Data for analysis Block Start
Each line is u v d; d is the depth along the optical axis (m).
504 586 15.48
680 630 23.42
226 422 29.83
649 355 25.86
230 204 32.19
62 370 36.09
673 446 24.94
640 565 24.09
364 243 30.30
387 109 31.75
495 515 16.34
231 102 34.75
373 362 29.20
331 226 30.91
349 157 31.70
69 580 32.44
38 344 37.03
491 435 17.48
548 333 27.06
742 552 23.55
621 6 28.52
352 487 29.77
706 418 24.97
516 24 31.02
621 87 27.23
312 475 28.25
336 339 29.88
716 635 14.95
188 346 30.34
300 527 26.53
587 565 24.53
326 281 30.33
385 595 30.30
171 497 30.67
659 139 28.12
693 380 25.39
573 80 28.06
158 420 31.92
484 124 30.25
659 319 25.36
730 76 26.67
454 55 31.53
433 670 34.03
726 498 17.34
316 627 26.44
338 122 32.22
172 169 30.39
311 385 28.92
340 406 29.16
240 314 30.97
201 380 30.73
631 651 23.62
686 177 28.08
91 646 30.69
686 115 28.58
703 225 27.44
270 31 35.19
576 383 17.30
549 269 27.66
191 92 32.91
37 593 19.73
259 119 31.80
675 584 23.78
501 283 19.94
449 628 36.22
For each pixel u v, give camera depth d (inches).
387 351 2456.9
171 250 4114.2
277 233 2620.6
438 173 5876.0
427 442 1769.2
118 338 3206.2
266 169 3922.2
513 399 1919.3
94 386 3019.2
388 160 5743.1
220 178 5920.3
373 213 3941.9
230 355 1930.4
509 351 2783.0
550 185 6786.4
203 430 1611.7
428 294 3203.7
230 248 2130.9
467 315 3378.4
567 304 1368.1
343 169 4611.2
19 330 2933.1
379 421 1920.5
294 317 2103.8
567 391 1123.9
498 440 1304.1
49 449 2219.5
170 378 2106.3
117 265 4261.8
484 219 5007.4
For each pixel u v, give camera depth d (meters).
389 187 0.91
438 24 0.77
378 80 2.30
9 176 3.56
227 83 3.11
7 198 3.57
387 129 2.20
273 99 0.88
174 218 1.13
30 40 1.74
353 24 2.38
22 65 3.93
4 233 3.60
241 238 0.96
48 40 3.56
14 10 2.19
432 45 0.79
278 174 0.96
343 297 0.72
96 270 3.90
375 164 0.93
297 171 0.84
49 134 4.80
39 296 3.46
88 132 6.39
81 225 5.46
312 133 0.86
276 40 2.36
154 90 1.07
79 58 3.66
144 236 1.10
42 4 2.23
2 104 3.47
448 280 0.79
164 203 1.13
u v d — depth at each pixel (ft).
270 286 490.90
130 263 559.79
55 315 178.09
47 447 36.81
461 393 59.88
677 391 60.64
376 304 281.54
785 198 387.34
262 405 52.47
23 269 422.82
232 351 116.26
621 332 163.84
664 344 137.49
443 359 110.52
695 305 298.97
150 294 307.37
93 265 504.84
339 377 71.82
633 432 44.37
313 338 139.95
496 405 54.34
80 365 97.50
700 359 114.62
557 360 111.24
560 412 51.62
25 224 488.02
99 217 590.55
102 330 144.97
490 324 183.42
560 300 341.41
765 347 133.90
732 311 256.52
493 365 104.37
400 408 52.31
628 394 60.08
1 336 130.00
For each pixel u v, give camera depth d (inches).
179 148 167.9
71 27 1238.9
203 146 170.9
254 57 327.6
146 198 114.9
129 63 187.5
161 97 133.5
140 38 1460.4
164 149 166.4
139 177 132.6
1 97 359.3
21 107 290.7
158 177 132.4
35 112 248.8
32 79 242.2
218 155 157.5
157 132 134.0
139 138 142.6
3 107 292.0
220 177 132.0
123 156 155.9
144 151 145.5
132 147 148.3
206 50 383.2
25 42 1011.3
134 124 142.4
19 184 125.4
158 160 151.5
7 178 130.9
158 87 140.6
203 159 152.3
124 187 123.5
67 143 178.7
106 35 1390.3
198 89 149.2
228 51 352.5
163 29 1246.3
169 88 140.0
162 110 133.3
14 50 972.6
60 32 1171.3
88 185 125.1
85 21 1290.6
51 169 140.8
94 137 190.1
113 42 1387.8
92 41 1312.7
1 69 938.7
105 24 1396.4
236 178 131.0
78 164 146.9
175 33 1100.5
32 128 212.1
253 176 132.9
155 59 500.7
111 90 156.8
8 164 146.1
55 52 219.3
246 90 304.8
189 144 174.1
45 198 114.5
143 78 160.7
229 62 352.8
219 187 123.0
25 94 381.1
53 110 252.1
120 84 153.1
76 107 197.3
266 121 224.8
Data for analysis Block End
* **Directions**:
What's wanted is each line above, transcribed with nothing altered.

* **Response for this exercise**:
Each line is u v d; d is the depth along the optical axis (m).
504 586 15.48
680 630 23.42
226 422 29.83
649 355 25.86
230 204 32.19
62 370 36.09
673 446 24.94
640 565 24.09
364 243 30.30
387 109 31.75
495 515 16.34
231 102 34.75
373 362 29.20
331 226 30.91
349 157 31.70
69 580 32.44
38 344 37.03
491 435 17.48
548 333 27.06
742 552 23.55
621 6 28.52
352 487 29.77
706 418 24.97
516 24 31.02
621 87 27.23
312 475 28.25
336 339 29.88
716 635 14.95
188 346 30.34
300 527 26.53
587 565 24.53
326 281 30.33
385 595 30.30
171 497 30.67
659 139 28.12
693 380 25.39
573 80 28.06
158 420 31.92
484 124 30.25
659 319 25.36
730 76 26.67
454 55 31.53
433 670 34.03
726 498 17.34
316 627 26.44
338 122 32.22
172 169 30.39
311 385 28.92
340 406 29.16
240 314 30.97
201 380 30.73
631 651 23.62
686 177 28.08
91 646 30.69
686 115 28.58
703 225 27.44
270 31 35.19
576 383 17.30
549 269 27.66
191 92 32.91
37 593 19.73
259 119 31.80
675 584 23.78
501 283 19.94
449 628 36.22
For each pixel u v, give camera depth d (inches).
387 351 2456.9
171 250 4114.2
277 233 2620.6
438 173 5876.0
427 442 1769.2
118 338 3206.2
266 169 3922.2
513 399 1919.3
94 386 3019.2
388 160 5743.1
220 178 5920.3
373 213 3941.9
230 355 1930.4
509 351 2783.0
550 185 6786.4
203 430 1611.7
428 294 3203.7
230 248 2130.9
467 315 3378.4
567 304 1368.1
343 169 4611.2
19 330 2933.1
379 421 1920.5
294 317 2103.8
567 391 1123.9
498 440 1304.1
49 449 2219.5
170 378 2106.3
117 265 4261.8
484 219 5007.4
For each pixel u v, give camera depth d (meters).
389 187 0.91
438 24 0.77
378 80 2.30
9 176 3.56
227 83 3.11
7 198 3.57
387 129 2.20
273 99 0.88
174 218 1.13
30 40 1.74
353 24 2.38
22 65 3.93
4 233 3.60
241 238 0.96
48 40 3.56
14 10 2.19
432 45 0.79
278 174 0.96
343 297 0.72
96 270 3.90
375 164 0.93
297 171 0.84
49 134 4.80
39 296 3.46
88 132 6.39
81 225 5.46
312 133 0.86
276 40 2.36
154 90 1.07
79 58 3.66
144 236 1.10
42 4 2.23
2 104 3.47
448 280 0.79
164 203 1.13
u v d — depth at each pixel (ft).
270 286 490.90
130 263 559.79
55 315 178.09
47 447 36.81
461 393 59.88
677 391 60.64
376 304 281.54
785 198 387.34
262 405 52.47
23 269 422.82
232 351 116.26
621 332 163.84
664 344 137.49
443 359 110.52
695 305 298.97
150 294 307.37
93 265 504.84
339 377 71.82
633 432 44.37
313 338 139.95
496 405 54.34
80 365 97.50
700 359 114.62
557 360 111.24
560 412 51.62
25 224 488.02
99 217 590.55
102 330 144.97
490 324 183.42
560 300 341.41
765 347 133.90
732 311 256.52
493 365 104.37
400 408 52.31
628 394 60.08
1 336 130.00
For each pixel u v, give camera depth d (inches).
179 148 167.9
71 27 1238.9
203 146 170.9
254 57 327.6
146 198 114.9
129 63 187.5
161 97 133.5
140 38 1460.4
164 149 166.4
139 177 132.6
1 97 359.3
21 107 290.7
158 177 132.4
35 112 248.8
32 79 242.2
218 155 157.5
157 132 134.0
139 138 142.6
3 107 292.0
220 177 132.0
123 156 155.9
144 151 145.5
132 147 148.3
206 50 383.2
25 42 1011.3
134 124 142.4
19 184 125.4
158 160 151.5
7 178 130.9
158 87 140.6
203 159 152.3
124 187 123.5
67 143 178.7
106 35 1390.3
198 89 149.2
228 51 352.5
163 29 1246.3
169 88 140.0
162 110 133.3
14 50 972.6
60 32 1171.3
88 185 125.1
85 21 1290.6
51 169 140.8
94 137 190.1
113 42 1387.8
92 41 1312.7
1 69 938.7
105 24 1396.4
236 178 131.0
78 164 146.9
175 33 1100.5
32 128 212.1
253 176 132.9
155 59 500.7
111 90 156.8
8 164 146.1
55 52 219.3
246 90 304.8
189 144 174.1
45 198 114.5
143 78 160.7
229 62 352.8
219 187 123.0
25 94 381.1
53 110 252.1
120 84 153.1
76 107 197.3
266 121 224.8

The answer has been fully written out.